UnitedHealth reveals hackers may have stolen data on a sizeable number of Americans

UnitedHealth Group said Monday "a substantial proportion" of Americans may have had their personal data compromised in a February cyberattack and is offering them free credit monitoring and identity theft protection.

The Minnetonka-based health care giant also disclosed for the first time that it paid a ransom to the hacker in hopes of protecting patient data from disclosure. UnitedHealth did not specify the size of the ransom, but a report in Wired magazine last month suggested it may have been about $22 million.

Anyone worried that their personal and health information might have been compromised will be eligible for the credit and identity theft protections for two years.

"We know this attack has caused concern and been disruptive for consumers and providers and we are committed to doing everything possible to help and provide support to anyone who may need it," Andrew Witty, the chief executive officer of UnitedHealth Group, said in a statement..

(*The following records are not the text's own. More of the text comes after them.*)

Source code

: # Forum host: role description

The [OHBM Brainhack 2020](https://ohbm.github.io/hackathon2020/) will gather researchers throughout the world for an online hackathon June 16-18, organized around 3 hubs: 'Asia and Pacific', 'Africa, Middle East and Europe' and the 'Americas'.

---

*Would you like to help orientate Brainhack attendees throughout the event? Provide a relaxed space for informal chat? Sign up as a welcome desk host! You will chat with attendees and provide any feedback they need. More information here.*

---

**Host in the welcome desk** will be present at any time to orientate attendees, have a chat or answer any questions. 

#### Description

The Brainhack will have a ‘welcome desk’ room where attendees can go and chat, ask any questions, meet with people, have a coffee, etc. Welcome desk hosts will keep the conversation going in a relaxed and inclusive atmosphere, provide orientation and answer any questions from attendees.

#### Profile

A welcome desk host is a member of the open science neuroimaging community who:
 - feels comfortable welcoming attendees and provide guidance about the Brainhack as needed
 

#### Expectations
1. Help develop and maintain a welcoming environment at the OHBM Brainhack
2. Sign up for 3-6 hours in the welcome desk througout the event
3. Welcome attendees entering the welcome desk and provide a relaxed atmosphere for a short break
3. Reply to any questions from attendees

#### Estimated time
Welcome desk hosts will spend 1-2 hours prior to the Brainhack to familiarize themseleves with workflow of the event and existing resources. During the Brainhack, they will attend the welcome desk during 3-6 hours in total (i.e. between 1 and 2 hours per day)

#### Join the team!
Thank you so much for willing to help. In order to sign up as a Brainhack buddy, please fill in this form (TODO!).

The cyberattack targeted Change Healthcare, a UnitedHealth subsidiary that runs a widely used clearinghouse for electronic claims data that processes 15 billion health care transactions annually, including about half of all U.S. claims.

The impacts were immediately felt at pharmacy counters across the country, where patients struggled to fill prescriptions. Next came administrative nightmares for hospitals and clinics, as the system for filing claims for payment from health insurers was severely disrupted.

Health care providers have been among the plaintiffs in some two dozen class action lawsuits filed so far against UnitedHealth Group.

On Monday, the company announced preliminary findings from its ongoing investigation and review of the cyberattack, revealing the data involved "could cover a substantial proportion of people in America." Thus far, initial targeted data sampling has found files containing protected health information (PHI) or personally identifiable information (PII), but no evidence of "exfiltration of materials" such as doctor charts or full medical histories among the data.

UnitedHealth Group says it's continuing to monitor the internet and dark web to see if data has been published.

"There were 22 screenshots, allegedly from exfiltrated files, some containing PHI and PII, posted for about a week on the dark web by a malicious threat actor," the company said in a news release. "No further publication of PHI or PII has occurred at this time."

UnitedHealth has launched a website (www.changecybersupport.com) with information on the free credit monitoring and identity protection services. A dedicated call center has been established at 1-866-262-5342, as well.

"Given the ongoing nature and complexity of the data review, it is likely to take several months of continued analysis before enough information will be available to identify and notify impacted customers and individuals," UnitedHealth Group said in a news release.

"As the company continues to work with leading industry experts to analyze data involved in this cyberattack, it is immediately providing support and robust protections rather than waiting until the conclusion of the data review. ... The call center will not be able to provide any specifics on individual data impact at this time."